How this color appears to viewers with the four major color-vision-deficiency types. Computed via the Machado (2009) physiologically-based model. If a tile matches the original, the color reads the same to that viewer.

#207f17
Original
#827200
Protanopia
#776b24
Deuteranopia
#017b6c
Tritanopia
#636363
Achromatopsia
WCAG contrast

The color used as foreground text against pure white and pure black, with the contrast ratio and WCAG 2.1 grade. Aim for AA (4.5:1) for body text and AA Large (3:1) for 18 pt+ headlines; AAA (7:1) is the gold standard for long-form reading surfaces.

The quick brown foxSample body text at normal size. The wcag minimum for body contrast is 4.5:1 (AA) or 7:1 (AAA).
AAon White
5.11:1
The quick brown foxSample body text at normal size.
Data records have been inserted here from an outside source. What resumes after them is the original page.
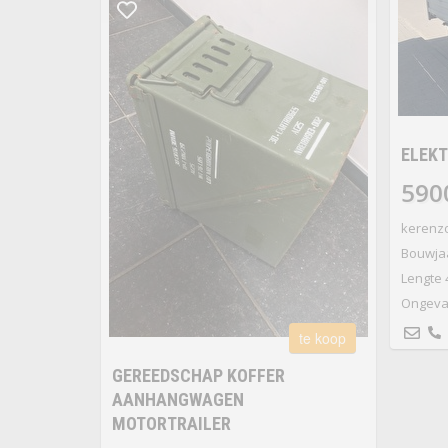
ELEKT
590
kerenz
Bouwjaa
Lengte 
Ongeval
te koop
GEREEDSCHAP KOFFER
AANHANGWAGEN
MOTORTRAILER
The wcag minimum for body contrast is 4.5:1 (AA) or 7:1 (AAA).
AA Largeon Black
4.11:1

Wide gamut

Display P3 representation

The CSS Color 4 wide-gamut form of this color. Both swatches render the same color on every display — the P3 form only diverges from sRGB when a designer pushes channels outside sRGB's reach.

sRGB hex
sRGB hex
##207F17
Display P3
Display P3
color(display-p3 0.2467 0.4908 0.1657)
P3 has subtle headroomOKLCH chroma 0.162

Moderately saturated colors gain a small bump in P3 — the difference is usually visible side-by-side on wide-gamut hardware but won't change the character of the color.